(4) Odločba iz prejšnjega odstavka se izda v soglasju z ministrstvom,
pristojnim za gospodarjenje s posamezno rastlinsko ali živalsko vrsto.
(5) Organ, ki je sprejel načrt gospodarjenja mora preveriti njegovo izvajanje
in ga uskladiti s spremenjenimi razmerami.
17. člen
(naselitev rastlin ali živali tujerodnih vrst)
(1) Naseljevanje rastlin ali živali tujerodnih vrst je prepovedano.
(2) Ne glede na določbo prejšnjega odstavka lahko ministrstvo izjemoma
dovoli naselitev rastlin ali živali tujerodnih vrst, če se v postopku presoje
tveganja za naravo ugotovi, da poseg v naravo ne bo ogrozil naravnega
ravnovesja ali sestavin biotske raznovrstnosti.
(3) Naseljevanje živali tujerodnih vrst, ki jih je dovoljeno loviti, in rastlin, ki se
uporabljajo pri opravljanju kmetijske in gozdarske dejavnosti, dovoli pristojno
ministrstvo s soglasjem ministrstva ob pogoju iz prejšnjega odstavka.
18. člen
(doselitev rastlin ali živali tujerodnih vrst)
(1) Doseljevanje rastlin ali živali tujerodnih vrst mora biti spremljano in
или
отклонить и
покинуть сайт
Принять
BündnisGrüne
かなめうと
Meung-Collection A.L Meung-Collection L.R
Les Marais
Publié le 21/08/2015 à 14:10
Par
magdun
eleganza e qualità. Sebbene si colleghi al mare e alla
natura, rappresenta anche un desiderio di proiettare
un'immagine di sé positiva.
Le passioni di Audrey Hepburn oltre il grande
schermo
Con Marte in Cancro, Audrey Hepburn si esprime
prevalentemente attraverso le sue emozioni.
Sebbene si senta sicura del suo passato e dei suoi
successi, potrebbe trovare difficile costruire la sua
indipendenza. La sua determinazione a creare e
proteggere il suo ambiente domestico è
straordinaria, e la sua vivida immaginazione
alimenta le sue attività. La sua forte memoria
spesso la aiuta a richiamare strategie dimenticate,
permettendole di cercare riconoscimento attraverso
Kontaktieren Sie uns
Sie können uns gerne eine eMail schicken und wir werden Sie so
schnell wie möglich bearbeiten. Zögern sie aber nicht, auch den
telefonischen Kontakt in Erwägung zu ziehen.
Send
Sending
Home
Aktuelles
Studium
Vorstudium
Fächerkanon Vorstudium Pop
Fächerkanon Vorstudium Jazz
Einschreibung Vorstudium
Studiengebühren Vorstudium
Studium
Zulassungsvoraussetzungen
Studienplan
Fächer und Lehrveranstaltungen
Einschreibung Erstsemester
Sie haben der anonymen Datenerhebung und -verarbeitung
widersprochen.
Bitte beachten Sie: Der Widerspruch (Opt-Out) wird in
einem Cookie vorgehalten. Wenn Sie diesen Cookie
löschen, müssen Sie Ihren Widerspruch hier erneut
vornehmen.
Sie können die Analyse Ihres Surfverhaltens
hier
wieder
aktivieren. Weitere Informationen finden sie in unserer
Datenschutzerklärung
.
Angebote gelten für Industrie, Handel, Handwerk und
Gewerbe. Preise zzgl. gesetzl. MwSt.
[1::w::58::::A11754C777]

*Task to carry out:*
Give every line of the listing above as a Markdown table with the columns No. and Text, numbering the rows in order and leaving out blank lines.

*Solution to this task:*
| No. | Text |
|---|---|
| 1 | (4) Odločba iz prejšnjega odstavka se izda v soglasju z ministrstvom, |
| 2 | pristojnim za gospodarjenje s posamezno rastlinsko ali živalsko vrsto. |
| 3 | (5) Organ, ki je sprejel načrt gospodarjenja mora preveriti njegovo izvajanje |
| 4 | in ga uskladiti s spremenjenimi razmerami. |
| 5 | 17. člen |
| 6 | (naselitev rastlin ali živali tujerodnih vrst) |
| 7 | (1) Naseljevanje rastlin ali živali tujerodnih vrst je prepovedano. |
| 8 | (2) Ne glede na določbo prejšnjega odstavka lahko ministrstvo izjemoma |
| 9 | dovoli naselitev rastlin ali živali tujerodnih vrst, če se v postopku presoje |
| 10 | tveganja za naravo ugotovi, da poseg v naravo ne bo ogrozil naravnega |
| 11 | ravnovesja ali sestavin biotske raznovrstnosti. |
| 12 | (3) Naseljevanje živali tujerodnih vrst, ki jih je dovoljeno loviti, in rastlin, ki se |
| 13 | uporabljajo pri opravljanju kmetijske in gozdarske dejavnosti, dovoli pristojno |
| 14 | ministrstvo s soglasjem ministrstva ob pogoju iz prejšnjega odstavka. |
| 15 | 18. člen |
| 16 | (doselitev rastlin ali živali tujerodnih vrst) |
| 17 | (1) Doseljevanje rastlin ali živali tujerodnih vrst mora biti spremljano in |
| 18 | или |
| 19 | отклонить и |
| 20 | покинуть сайт |
| 21 | Принять |
| 22 | BündnisGrüne |
| 23 | かなめうと |
| 24 | Meung-Collection A.L Meung-Collection L.R |
| 25 | Les Marais |
| 26 | Publié le 21/08/2015 à 14:10 |
| 27 | Par |
| 28 | magdun |
| 29 | eleganza e qualità. Sebbene si colleghi al mare e alla |
| 30 | natura, rappresenta anche un desiderio di proiettare |
| 31 | un'immagine di sé positiva. |
| 32 | Le passioni di Audrey Hepburn oltre il grande |
| 33 | schermo |
| 34 | Con Marte in Cancro, Audrey Hepburn si esprime |
| 35 | prevalentemente attraverso le sue emozioni. |
| 36 | Sebbene si senta sicura del suo passato e dei suoi |
| 37 | successi, potrebbe trovare difficile costruire la sua |
| 38 | indipendenza. La sua determinazione a creare e |
| 39 | proteggere il suo ambiente domestico è |
| 40 | straordinaria, e la sua vivida immaginazione |
| 41 | alimenta le sue attività. La sua forte memoria |
| 42 | spesso la aiuta a richiamare strategie dimenticate, |
| 43 | permettendole di cercare riconoscimento attraverso |
| 44 | Kontaktieren Sie uns |
| 45 | Sie können uns gerne eine eMail schicken und wir werden Sie so |
| 46 | schnell wie möglich bearbeiten. Zögern sie aber nicht, auch den |
| 47 | telefonischen Kontakt in Erwägung zu ziehen. |
| 48 | Send |
| 49 | Sending |
| 50 | Home |
| 51 | Aktuelles |
| 52 | Studium |
| 53 | Vorstudium |
| 54 | Fächerkanon Vorstudium Pop |
| 55 | Fächerkanon Vorstudium Jazz |
| 56 | Einschreibung Vorstudium |
| 57 | Studiengebühren Vorstudium |
| 58 | Studium |
| 59 | Zulassungsvoraussetzungen |
| 60 | Studienplan |
| 61 | Fächer und Lehrveranstaltungen |
| 62 | Einschreibung Erstsemester |
| 63 | Sie haben der anonymen Datenerhebung und -verarbeitung |
| 64 | widersprochen. |
| 65 | Bitte beachten Sie: Der Widerspruch (Opt-Out) wird in |
| 66 | einem Cookie vorgehalten. Wenn Sie diesen Cookie |
| 67 | löschen, müssen Sie Ihren Widerspruch hier erneut |
| 68 | vornehmen. |
| 69 | Sie können die Analyse Ihres Surfverhaltens |
| 70 | hier |
| 71 | wieder |
| 72 | aktivieren. Weitere Informationen finden sie in unserer |
| 73 | Datenschutzerklärung |
| 74 | . |
| 75 | Angebote gelten für Industrie, Handel, Handwerk und |
| 76 | Gewerbe. Preise zzgl. gesetzl. MwSt. |
| 77 | [1::w::58::::A11754C777] |